**Your instructions:** Your task is to retype each line of the data below exactly.

**Given data:**
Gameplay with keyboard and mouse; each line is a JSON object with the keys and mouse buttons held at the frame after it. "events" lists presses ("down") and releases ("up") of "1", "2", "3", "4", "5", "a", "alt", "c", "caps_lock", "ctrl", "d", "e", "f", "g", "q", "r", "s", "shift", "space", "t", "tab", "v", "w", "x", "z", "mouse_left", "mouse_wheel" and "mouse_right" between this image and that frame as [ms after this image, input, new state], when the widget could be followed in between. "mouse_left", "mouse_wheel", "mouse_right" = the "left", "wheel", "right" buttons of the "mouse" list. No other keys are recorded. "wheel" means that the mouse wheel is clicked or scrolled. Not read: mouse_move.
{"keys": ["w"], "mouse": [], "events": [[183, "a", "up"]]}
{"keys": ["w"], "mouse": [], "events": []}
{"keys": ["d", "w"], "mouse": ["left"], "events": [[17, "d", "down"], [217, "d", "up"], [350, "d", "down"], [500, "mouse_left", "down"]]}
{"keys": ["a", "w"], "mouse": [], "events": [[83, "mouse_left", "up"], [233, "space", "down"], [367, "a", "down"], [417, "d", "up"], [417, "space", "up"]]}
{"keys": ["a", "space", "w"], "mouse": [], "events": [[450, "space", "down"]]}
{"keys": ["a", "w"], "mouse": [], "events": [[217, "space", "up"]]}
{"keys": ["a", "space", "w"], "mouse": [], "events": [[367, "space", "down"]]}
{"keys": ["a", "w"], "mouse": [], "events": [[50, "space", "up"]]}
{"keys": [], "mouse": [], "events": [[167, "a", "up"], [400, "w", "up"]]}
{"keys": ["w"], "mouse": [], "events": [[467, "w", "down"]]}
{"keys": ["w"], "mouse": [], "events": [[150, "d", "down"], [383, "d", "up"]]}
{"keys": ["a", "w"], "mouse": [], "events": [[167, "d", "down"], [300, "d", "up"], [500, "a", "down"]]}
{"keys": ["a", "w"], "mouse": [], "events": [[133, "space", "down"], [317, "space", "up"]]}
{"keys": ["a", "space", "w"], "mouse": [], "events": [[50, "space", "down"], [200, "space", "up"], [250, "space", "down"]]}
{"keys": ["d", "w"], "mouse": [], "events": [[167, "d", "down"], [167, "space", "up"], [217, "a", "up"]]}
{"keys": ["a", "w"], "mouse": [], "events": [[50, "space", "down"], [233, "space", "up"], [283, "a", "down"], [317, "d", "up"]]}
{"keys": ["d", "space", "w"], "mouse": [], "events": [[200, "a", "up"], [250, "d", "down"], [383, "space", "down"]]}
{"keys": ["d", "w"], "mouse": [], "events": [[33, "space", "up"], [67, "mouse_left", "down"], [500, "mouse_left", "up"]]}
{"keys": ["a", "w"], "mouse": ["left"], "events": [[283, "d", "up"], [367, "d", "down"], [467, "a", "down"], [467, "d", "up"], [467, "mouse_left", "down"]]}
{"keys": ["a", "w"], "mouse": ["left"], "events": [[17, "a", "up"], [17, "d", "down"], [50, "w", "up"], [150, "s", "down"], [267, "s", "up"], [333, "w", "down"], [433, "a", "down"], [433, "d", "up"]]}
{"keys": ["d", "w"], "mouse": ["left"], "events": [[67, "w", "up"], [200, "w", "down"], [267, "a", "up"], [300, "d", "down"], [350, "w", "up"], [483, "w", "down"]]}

**Finished task:**
Gameplay with keyboard and mouse; each line is a JSON object with the keys and mouse buttons held at the frame after it. "events" lists presses ("down") and releases ("up") of "1", "2", "3", "4", "5", "a", "alt", "c", "caps_lock", "ctrl", "d", "e", "f", "g", "q", "r", "s", "shift", "space", "t", "tab", "v", "w", "x", "z", "mouse_left", "mouse_wheel" and "mouse_right" between this image and that frame as [ms after this image, input, new state], when the widget could be followed in between. "mouse_left", "mouse_wheel", "mouse_right" = the "left", "wheel", "right" buttons of the "mouse" list. No other keys are recorded. "wheel" means that the mouse wheel is clicked or scrolled. Not read: mouse_move.
{"keys": ["w"], "mouse": [], "events": [[183, "a", "up"]]}
{"keys": ["w"], "mouse": [], "events": []}
{"keys": ["d", "w"], "mouse": ["left"], "events": [[17, "d", "down"], [217, "d", "up"], [350, "d", "down"], [500, "mouse_left", "down"]]}
{"keys": ["a", "w"], "mouse": [], "events": [[83, "mouse_left", "up"], [233, "space", "down"], [367, "a", "down"], [417, "d", "up"], [417, "space", "up"]]}
{"keys": ["a", "space", "w"], "mouse": [], "events": [[450, "space", "down"]]}
{"keys": ["a", "w"], "mouse": [], "events": [[217, "space", "up"]]}
{"keys": ["a", "space", "w"], "mouse": [], "events": [[367, "space", "down"]]}
{"keys": ["a", "w"], "mouse": [], "events": [[50, "space", "up"]]}
{"keys": [], "mouse": [], "events": [[167, "a", "up"], [400, "w", "up"]]}
{"keys": ["w"], "mouse": [], "events": [[467, "w", "down"]]}
{"keys": ["w"], "mouse": [], "events": [[150, "d", "down"], [383, "d", "up"]]}
{"keys": ["a", "w"], "mouse": [], "events": [[167, "d", "down"], [300, "d", "up"], [500, "a", "down"]]}
{"keys": ["a", "w"], "mouse": [], "events": [[133, "space", "down"], [317, "space", "up"]]}
{"keys": ["a", "space", "w"], "mouse": [], "events": [[50, "space", "down"], [200, "space", "up"], [250, "space", "down"]]}
{"keys": ["d", "w"], "mouse": [], "events": [[167, "d", "down"], [167, "space", "up"], [217, "a", "up"]]}
{"keys": ["a", "w"], "mouse": [], "events": [[50, "space", "down"], [233, "space", "up"], [283, "a", "down"], [317, "d", "up"]]}
{"keys": ["d", "space", "w"], "mouse": [], "events": [[200, "a", "up"], [250, "d", "down"], [383, "space", "down"]]}
{"keys": ["d", "w"], "mouse": [], "events": [[33, "space", "up"], [67, "mouse_left", "down"], [500, "mouse_left", "up"]]}
{"keys": ["a", "w"], "mouse": ["left"], "events": [[283, "d", "up"], [367, "d", "down"], [467, "a", "down"], [467, "d", "up"], [467, "mouse_left", "down"]]}
{"keys": ["a", "w"], "mouse": ["left"], "events": [[17, "a", "up"], [17, "d", "down"], [50, "w", "up"], [150, "s", "down"], [267, "s", "up"], [333, "w", "down"], [433, "a", "down"], [433, "d", "up"]]}
{"keys": ["d", "w"], "mouse": ["left"], "events": [[67, "w", "up"], [200, "w", "down"], [267, "a", "up"], [300, "d", "down"], [350, "w", "up"], [483, "w", "down"]]}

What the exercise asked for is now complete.